Cunningham v. Testa, Slip Opinion No. 2015-2744 (July 8, 2015)

Recently, the Supreme Court of Ohio issued an opinion in Cunningham v. Testa which significantly alters the application of a statute for determining non-Ohio domicile for state tax purposes. Prior to the ruling, the statute seemed to set forth two factors which, when verified, would create an irrebuttable presumption of non-residency for state income tax purposes:

  1. too few contact periods; and
  2. an abode outside of Ohio.

Following this ruling, a taxpayer may now be forced to prove sufficient additional facts to show that he would legally be considered domiciled outside the state. The change represents a partial reversion back to a prior structure which existed at common law, a structure which was amended over 20 years ago due to its complexities. The case of Cunningham v. Testa casts serious doubt on the future validity of any bright-line test for determining Ohio domicile and will create uncertainty for taxpayers in the coming years.

Background

The taxpayer, Kent Cunningham, owned homes in both Ohio and Tennessee for the entirety of the 2008 tax year. Also, Cunningham undisputedly had fewer than 182 contact periods with the state of Ohio for that year. He filed a Form IT-DA, an “Affidavit of Non-Ohio Domicile,” for the 2008 tax year. In the affidavit, he declared that he “was not domiciled in Ohio at any time during taxable year 2008” and affirmed that he “had fewer than 183 contact periods in Ohio during the taxable year.”
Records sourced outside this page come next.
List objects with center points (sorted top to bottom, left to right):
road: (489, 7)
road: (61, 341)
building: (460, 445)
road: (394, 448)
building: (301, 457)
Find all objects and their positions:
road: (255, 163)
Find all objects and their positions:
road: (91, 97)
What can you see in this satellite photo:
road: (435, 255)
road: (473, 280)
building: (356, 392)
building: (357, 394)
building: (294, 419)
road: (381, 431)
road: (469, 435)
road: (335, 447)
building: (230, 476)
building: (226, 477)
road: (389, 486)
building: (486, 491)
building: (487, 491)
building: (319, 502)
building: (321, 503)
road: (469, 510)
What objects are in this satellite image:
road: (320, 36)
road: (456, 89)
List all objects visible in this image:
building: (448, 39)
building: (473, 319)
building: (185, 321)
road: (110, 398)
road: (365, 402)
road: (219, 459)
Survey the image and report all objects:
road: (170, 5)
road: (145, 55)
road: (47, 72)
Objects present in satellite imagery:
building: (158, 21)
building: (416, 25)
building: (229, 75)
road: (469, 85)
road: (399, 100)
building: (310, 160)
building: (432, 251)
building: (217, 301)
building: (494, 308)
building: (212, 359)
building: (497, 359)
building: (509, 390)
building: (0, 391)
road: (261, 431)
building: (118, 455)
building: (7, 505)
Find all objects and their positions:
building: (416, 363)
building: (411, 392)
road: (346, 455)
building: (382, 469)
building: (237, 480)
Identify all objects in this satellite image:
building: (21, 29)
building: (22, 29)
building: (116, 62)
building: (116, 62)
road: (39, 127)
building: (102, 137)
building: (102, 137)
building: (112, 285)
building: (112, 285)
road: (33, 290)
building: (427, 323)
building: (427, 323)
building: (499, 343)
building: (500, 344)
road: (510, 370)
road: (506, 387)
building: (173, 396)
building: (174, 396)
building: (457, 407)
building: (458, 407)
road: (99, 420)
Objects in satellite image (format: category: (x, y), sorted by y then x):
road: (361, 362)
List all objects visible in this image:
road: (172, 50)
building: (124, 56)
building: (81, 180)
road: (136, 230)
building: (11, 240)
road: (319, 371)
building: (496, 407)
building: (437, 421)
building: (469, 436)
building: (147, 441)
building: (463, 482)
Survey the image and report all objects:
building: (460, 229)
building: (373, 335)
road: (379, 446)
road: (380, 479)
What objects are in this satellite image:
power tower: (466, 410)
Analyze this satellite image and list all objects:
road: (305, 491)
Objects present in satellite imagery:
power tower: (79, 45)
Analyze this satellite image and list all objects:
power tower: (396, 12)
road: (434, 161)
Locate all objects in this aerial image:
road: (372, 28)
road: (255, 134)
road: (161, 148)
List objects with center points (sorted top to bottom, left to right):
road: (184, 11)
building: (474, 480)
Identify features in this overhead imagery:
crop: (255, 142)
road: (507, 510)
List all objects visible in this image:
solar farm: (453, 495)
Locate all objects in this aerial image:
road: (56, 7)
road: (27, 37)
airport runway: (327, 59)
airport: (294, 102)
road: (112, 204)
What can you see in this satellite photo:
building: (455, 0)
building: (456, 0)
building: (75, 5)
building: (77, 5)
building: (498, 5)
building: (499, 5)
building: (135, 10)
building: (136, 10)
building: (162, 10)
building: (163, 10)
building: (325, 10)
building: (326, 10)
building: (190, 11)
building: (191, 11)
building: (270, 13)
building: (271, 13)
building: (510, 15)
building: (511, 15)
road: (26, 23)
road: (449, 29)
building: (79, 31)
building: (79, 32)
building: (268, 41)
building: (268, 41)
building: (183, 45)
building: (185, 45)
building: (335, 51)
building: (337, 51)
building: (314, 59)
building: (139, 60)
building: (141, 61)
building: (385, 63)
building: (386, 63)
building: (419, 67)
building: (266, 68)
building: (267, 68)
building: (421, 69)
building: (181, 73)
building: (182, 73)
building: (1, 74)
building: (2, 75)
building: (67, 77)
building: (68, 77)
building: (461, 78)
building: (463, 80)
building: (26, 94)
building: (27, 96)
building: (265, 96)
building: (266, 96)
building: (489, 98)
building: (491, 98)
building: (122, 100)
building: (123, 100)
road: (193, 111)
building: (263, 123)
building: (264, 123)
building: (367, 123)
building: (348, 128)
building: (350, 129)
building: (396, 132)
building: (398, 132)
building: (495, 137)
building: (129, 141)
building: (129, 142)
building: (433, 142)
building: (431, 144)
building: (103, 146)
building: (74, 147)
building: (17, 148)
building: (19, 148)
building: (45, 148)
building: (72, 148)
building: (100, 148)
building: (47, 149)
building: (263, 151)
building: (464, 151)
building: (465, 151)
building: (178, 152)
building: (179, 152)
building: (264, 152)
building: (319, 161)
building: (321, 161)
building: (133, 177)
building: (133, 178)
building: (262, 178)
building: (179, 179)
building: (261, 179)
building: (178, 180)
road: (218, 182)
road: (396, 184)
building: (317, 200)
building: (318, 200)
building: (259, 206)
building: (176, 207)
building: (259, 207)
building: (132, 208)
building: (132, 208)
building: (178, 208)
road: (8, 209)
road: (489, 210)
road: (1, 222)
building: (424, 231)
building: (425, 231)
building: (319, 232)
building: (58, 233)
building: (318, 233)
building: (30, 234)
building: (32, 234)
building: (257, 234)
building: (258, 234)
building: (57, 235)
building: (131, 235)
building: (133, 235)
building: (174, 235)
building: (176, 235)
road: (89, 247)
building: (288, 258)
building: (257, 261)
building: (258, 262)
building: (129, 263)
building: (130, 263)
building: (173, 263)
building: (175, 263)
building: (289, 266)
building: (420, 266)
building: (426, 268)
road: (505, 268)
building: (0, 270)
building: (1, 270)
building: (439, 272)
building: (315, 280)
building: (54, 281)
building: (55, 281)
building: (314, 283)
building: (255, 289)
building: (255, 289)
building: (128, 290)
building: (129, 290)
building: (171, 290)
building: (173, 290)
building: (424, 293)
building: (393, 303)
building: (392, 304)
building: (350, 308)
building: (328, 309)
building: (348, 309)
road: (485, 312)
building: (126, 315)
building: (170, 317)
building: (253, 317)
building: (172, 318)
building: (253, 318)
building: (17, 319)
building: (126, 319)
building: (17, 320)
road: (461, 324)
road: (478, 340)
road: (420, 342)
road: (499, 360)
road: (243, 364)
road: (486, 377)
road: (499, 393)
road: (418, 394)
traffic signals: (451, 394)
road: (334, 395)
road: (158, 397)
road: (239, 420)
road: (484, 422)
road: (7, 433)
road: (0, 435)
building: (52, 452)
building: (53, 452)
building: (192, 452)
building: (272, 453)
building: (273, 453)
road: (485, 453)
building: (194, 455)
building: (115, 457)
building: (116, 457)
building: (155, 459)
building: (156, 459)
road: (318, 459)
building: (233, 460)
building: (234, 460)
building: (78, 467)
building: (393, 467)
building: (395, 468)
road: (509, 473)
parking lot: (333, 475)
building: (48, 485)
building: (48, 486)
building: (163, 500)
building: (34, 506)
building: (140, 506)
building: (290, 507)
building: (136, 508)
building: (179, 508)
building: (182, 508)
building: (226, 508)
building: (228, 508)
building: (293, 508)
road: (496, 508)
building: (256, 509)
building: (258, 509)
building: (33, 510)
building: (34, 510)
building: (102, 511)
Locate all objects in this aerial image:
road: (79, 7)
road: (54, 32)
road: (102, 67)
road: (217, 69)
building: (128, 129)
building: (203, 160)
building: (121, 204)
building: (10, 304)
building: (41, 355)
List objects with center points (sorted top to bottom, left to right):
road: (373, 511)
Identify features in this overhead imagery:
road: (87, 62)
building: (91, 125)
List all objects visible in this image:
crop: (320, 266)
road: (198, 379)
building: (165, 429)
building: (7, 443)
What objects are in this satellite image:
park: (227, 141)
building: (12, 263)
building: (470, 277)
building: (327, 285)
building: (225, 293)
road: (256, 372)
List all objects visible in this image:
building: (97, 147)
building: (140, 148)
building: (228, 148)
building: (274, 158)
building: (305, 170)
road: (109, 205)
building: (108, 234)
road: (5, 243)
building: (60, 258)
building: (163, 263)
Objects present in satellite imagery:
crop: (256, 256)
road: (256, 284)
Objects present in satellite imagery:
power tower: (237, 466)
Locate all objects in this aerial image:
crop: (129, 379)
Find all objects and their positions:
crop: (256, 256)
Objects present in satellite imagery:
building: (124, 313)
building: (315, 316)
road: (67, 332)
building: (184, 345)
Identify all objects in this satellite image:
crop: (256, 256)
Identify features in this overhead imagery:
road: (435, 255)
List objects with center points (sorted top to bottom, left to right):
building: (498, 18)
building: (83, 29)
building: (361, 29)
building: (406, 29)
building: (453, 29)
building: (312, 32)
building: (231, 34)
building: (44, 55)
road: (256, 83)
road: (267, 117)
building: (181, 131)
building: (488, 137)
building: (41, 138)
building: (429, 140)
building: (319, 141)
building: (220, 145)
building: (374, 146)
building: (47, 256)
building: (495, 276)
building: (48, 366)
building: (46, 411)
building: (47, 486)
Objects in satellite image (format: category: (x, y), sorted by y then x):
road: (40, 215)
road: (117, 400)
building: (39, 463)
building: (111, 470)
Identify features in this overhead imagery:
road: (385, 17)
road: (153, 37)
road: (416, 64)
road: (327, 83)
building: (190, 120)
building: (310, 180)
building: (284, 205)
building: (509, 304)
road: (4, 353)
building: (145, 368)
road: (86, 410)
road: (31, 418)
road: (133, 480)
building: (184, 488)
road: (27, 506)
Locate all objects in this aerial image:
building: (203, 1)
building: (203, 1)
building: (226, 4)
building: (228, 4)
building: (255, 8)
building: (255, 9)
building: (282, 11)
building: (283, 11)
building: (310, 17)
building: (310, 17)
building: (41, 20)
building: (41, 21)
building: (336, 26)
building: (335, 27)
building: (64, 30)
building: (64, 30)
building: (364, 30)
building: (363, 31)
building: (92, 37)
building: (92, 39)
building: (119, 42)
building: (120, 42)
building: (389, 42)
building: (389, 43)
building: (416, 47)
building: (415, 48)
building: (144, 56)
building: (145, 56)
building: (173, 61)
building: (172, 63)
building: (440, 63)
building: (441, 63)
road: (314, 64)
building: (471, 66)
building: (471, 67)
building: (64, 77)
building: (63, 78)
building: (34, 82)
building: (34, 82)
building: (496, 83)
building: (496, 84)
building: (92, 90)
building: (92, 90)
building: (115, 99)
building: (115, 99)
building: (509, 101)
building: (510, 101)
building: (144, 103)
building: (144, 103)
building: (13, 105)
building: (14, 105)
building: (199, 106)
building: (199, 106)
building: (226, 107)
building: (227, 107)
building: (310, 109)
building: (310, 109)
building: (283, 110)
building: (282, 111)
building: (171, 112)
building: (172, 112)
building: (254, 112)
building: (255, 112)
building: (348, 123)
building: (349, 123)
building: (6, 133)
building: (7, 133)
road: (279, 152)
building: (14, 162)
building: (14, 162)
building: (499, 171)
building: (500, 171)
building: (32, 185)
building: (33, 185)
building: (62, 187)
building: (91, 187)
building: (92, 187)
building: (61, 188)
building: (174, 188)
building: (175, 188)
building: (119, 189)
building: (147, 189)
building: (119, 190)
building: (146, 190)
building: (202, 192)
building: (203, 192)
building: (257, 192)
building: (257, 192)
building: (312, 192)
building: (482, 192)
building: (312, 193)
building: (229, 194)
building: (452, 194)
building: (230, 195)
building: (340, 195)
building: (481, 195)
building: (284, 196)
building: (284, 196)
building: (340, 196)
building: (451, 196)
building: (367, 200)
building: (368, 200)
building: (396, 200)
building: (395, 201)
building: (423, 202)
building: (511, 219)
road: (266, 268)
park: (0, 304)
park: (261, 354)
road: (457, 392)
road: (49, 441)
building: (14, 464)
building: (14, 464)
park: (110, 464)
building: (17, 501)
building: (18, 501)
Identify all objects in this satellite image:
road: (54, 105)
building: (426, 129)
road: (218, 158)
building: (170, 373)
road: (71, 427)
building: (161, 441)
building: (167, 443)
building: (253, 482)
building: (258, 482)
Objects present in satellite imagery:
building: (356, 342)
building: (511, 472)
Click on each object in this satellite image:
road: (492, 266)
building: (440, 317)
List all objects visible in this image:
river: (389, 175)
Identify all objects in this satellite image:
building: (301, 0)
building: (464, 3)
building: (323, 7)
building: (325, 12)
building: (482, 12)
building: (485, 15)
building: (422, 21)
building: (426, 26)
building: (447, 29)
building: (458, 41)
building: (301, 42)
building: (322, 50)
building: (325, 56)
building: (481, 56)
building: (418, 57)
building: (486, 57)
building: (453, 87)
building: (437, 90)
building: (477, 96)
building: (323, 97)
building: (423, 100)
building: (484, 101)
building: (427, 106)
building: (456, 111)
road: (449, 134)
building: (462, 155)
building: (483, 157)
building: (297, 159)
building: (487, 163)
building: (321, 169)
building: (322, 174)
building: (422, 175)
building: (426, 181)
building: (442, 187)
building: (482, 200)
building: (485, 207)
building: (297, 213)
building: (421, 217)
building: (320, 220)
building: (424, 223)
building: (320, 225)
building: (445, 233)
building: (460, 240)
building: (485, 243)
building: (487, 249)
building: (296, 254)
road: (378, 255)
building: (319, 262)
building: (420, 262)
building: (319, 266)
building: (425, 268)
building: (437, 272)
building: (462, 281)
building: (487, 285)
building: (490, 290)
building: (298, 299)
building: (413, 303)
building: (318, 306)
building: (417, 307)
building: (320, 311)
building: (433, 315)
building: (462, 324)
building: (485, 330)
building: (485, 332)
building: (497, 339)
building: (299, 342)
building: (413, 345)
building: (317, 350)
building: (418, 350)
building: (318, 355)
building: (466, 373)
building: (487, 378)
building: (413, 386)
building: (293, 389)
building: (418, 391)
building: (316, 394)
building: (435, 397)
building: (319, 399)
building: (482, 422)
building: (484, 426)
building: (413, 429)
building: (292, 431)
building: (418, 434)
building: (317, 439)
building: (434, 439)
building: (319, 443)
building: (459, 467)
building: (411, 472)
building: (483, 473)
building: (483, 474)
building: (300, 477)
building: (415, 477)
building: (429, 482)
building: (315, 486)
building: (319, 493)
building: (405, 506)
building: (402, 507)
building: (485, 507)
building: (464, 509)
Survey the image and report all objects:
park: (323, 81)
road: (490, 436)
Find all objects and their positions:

During that same year, Cunningham claimed a homestead property tax exemption under O.R.C. § 322.151(A)(1). In claiming the homestead exemption, he asserted that his Ohio home was his principal place of residence and that he was domiciled in Ohio.

At the relevant time, the Ohio Revised Code stated that if a taxpayer had fewer than 183 contact periods (which essentially means an overnight stay in the state) and had an abode outside the state for the entire year, he could file an affidavit verifying his non-resident status and would be irrebuttably presumed to have a non-Ohio domicile. Provided that an affidavit is timely filed, the only way the presumption can be rebutted is if the taxpayer “makes a false statement.”

If found to have made a false statement, the presumption of non- Ohio domicile is not only removed, but is replaced with a rebuttable presumeption that the taxpayer is actually domiciled in Ohio.

Disposition of the case

Initially the Tax Commissioner determined that Cunningham made a  false statement about his domicile in the state due to, in the eyes of the Tax Commissioner, his contradictory claims about his domicile made on affidavits for separate tax issues. Because the Tax Commissioner asserted that Cunningham had made a false statement, the taxpayer was presumed to be an Ohio resident.

On appeal, the Board of Tax Appeals (BTA) reversed the Tax Commissioner’s decision, finding instead that the taxpayer satisfied the bright-line test, which required only that the taxpayer:

  1. have fewer than 182 (212 under the statute as currently enacted) contact periods with the state;
  2. have an abode outside of the state; and
  3. have timely verified these facts in an affidavit

Further, the BTA explained that the only way to lose a presumption against Ohio common law domicile is by making a false statement about the taxpayer’s contact periods or abode— not by making a false statement regarding domicile. In coming to this conclusion, the BTA reasoned that requiring taxpayers to declare their domicile would require an analysis of the facts and circumstances. This approach results in the same complexities of the common law test, the avoidance of which is likely the very reason the two-factor test was implemented over 20 years ago.

The Ohio Supreme Court, however, disagreed with the BTA. Instead, the Supreme Court found that the statute requires the verification of domicile separate and apart from the verification of contact periods and abode. The Court then explained that the Commissioner can make a false statement finding where he has “information that furnishes a substantial basis for rejecting the claim of non-Ohio domicile. . . .”

The dissent expressed concern with the majority’s opinion, explaining that, under the Court’s reading, the taxpayer gets, at best, a rebuttable presumption by filing the kind of affidavit described by the statute. Further, Justice French said that the decision by the majority essentially renders the bright-line test moot and explained that each determination must now include the taxpayer making a common law legal conclusion based upon the underlying facts.

Takeaway

The Supreme Court overturned the BTA’s ruling, which emphasized the importance of the bright-line test. The Court instead ruled that domicile must be separately verified by taxpayers. It appears that taxpayers must now weigh the facts and circumstances to come to the legal conclusion that they are domiciled in Ohio in order to be entitled to any presumption. Further, the opinion suggests that even when a taxpayer meets the criteria to be entitled to an irrebuttable presumption of non-Ohio domicile, the Tax Commissioner can provide evidence that he was not a resident, meaning the presumption is no longer irrebuttable. The Cunningham case has created significant uncertainty as to what is required to prove non- resident status for tax purposes under Ohio law.